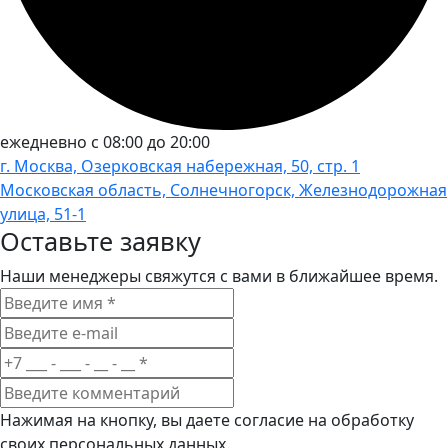
ежедневно с 08:00 до 20:00
г. Москва, Озерковская набережная, 50, стр. 1
Московская область, Солнечногорск, Железнодорожная
улица, 51-1
Оставьте заявку
Наши менеджеры свяжутся с вами в ближайшее время.
Нажимая на кнопку, вы даете согласие на обработку
своих персональных данных.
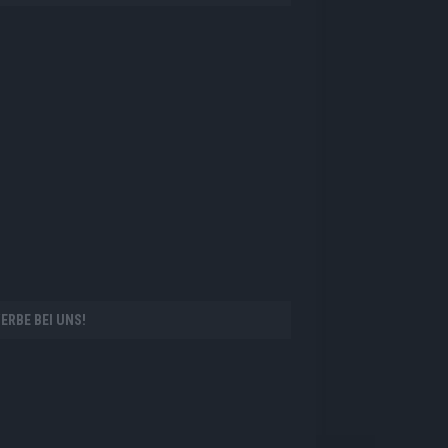
ERBE BEI UNS!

________________________________________

With every picture left out, print exactly the lines from the one containing "Нажимая на кнопку, вы" through the final line of the material above.

Нажимая на кнопку, вы даете согласие на обработку
своих персональных данных.
ERBE BEI UNS!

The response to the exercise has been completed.